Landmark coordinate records
################

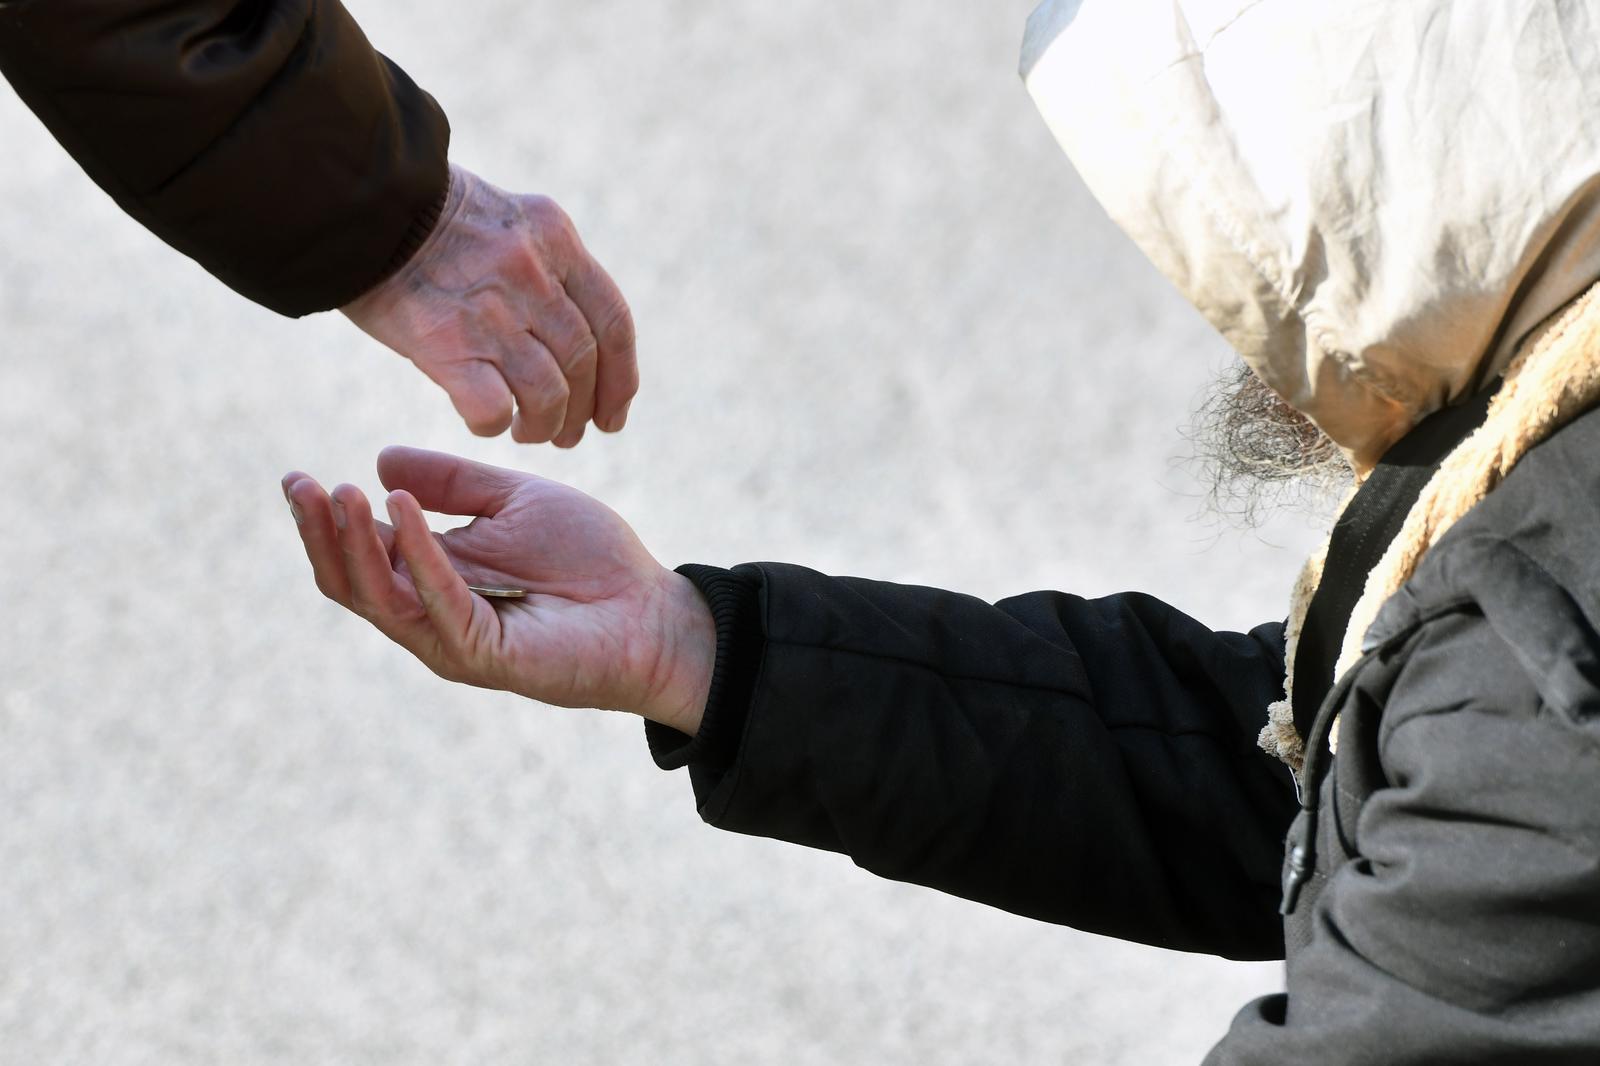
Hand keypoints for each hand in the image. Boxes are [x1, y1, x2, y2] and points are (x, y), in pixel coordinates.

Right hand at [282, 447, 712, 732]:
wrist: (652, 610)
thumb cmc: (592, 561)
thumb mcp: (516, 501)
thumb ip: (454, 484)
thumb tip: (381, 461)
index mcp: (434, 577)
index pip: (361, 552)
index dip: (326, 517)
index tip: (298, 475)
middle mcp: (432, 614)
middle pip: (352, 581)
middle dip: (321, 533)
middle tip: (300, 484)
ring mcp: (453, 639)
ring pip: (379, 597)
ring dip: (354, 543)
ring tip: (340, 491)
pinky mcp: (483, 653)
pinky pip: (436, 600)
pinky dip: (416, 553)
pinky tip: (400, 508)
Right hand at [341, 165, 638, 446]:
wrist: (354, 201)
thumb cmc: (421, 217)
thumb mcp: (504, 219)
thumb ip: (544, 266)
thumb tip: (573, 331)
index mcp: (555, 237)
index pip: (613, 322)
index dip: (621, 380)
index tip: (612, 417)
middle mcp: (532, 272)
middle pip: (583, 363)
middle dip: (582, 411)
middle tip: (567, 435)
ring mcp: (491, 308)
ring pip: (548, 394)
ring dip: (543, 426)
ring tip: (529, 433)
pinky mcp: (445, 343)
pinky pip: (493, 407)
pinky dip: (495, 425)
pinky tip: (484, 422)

################

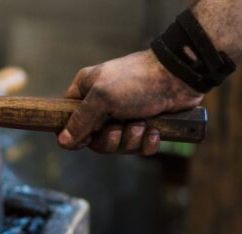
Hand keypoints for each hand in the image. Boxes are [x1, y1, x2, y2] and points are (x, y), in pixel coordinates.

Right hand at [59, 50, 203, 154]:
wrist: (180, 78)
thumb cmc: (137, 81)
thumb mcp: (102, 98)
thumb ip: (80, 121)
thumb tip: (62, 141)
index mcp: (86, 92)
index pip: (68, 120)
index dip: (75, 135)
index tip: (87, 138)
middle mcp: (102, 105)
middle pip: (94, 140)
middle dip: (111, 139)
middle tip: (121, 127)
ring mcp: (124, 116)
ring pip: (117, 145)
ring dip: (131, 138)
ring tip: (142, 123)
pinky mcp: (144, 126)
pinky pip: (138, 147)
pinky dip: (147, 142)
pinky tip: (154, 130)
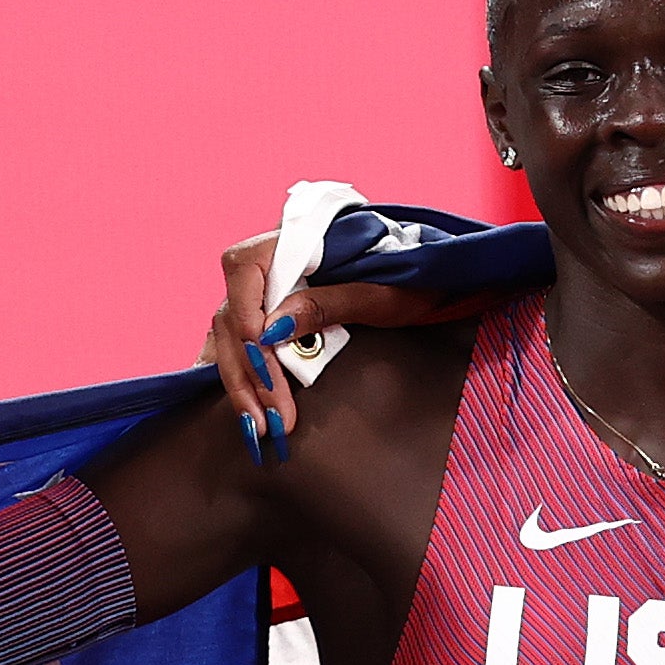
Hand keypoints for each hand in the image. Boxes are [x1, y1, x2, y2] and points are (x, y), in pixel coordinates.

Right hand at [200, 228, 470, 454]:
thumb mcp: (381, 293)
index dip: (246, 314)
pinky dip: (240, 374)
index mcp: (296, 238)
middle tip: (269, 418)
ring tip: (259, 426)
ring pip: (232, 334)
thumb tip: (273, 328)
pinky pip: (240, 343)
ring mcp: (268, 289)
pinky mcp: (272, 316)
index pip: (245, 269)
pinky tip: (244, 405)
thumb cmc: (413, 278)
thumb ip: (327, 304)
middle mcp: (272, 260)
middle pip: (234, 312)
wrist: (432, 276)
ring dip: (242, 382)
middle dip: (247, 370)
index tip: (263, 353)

################

#### Your goal
With the pictures omitted, copy the entries above exactly from the line containing "middle pip: (94, 140)" through the line containing "wrist: (432, 276)", both lines included.

#### Task solution
middle pip: (94, 140)
middle dip: (111, 139)
middle tip: (121, 127)
ring mcp: (124, 116)
ring pip: (117, 145)
ring dip: (131, 138)
ring tip: (142, 123)
pinky mcp: (144, 126)
pinky pip: (138, 147)
pinky dip: (147, 142)
pinky tip: (154, 130)
Hand keypoints for each hand in the image. Boxes are [x1, y1, x2, y2] and points are (x, y), in pixel coordinates.

Right hand at [200, 228, 470, 454]:
thumb mcp: (381, 293)
index dip: (246, 314)
pinky dip: (240, 374)
index mcp: (296, 238)
middle tip: (269, 418)
ring tip: (259, 426)
ring pip: (232, 334)
thumb tip: (273, 328)
pinky pip: (240, 343)
ring mcp: (268, 289)
pinky mcp: (272, 316)
index pip: (245, 269)
pinky tip: (244, 405)
thumb cmc: (413, 278)
thumb ip: (327, 304)
middle mcp: (272, 260)
middle pip: (234, 312)
wrist: (432, 276)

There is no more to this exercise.